The HIV-1 protease L76V mutation has been described recently as conferring high-level resistance to lopinavir/ritonavir (LPV/r). The aim was to identify the factors and particularly protease mutations associated with the presence of L76V in treatment-experienced patients infected with HIV-1 who have failed virologically an LPV/r-based antiretroviral therapy regimen. This is a retrospective exploratory study. Patients were eligible if they were in care at the Northern France AIDS reference center between 2000 and 2009, failed virologically an LPV/r-based regimen, and infected with HIV-1 strains carrying LPV/r-resistant mutations (genotype resistance test after failure).
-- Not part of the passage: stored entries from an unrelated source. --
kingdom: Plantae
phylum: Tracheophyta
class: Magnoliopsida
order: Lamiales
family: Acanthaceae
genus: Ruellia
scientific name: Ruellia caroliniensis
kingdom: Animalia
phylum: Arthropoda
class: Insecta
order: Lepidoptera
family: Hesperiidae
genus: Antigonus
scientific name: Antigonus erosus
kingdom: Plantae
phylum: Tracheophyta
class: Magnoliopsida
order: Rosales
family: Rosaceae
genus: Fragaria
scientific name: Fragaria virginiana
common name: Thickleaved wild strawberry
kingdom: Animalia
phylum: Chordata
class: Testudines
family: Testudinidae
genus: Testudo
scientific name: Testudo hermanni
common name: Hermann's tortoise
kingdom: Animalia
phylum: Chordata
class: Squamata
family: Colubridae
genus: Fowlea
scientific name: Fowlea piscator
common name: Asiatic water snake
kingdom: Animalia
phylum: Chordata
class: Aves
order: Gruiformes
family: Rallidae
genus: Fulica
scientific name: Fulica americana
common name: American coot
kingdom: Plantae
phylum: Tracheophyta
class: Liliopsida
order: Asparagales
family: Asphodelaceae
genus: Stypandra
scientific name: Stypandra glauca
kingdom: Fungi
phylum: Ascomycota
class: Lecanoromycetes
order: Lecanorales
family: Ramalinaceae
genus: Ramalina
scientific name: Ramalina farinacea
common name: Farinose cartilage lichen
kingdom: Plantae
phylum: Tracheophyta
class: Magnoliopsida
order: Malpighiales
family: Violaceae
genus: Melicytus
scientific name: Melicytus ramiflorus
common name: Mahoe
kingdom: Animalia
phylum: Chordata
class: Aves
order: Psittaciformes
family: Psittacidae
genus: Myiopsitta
Multivariate logistic regressions were used to compare LPV/r-resistant patients infected with virus harboring the L76V mutation or not (L76V positive/L76V negative). Twelve patients with virus L76V positive were identified and compared to 24 patients with virus L76V negative selected at random. Demographic and clinical data were not different significantly between the two groups. In univariate analyses, of the mutations found in ≥10% of patients, L89M and Q58E were more prevalent in viruses L76V positive than L76V negative (L89M, 42% vs. 0%, P = 0.0007; Q58E, 50% vs. 25%, P = 0.1). In contrast, I54V, G73S and L90M were less prevalent in viruses L76V positive than L76V negative (I54V, 42% vs. 83%, P = 0.01; G73S, 0% vs. 33%, P = 0.02; L90M, 25% vs. 83%, P = 0.0006). L90M, I54V and Q58E were associated with L76V in a multivariate analysis (P < 0.0001, P = 0.002, and P = 0.008, respectively). These results suggest two divergent pathways leading to LPV/r resistance. One contains the L76V and Q58E mutations and the other contains the L90M and I54V mutations.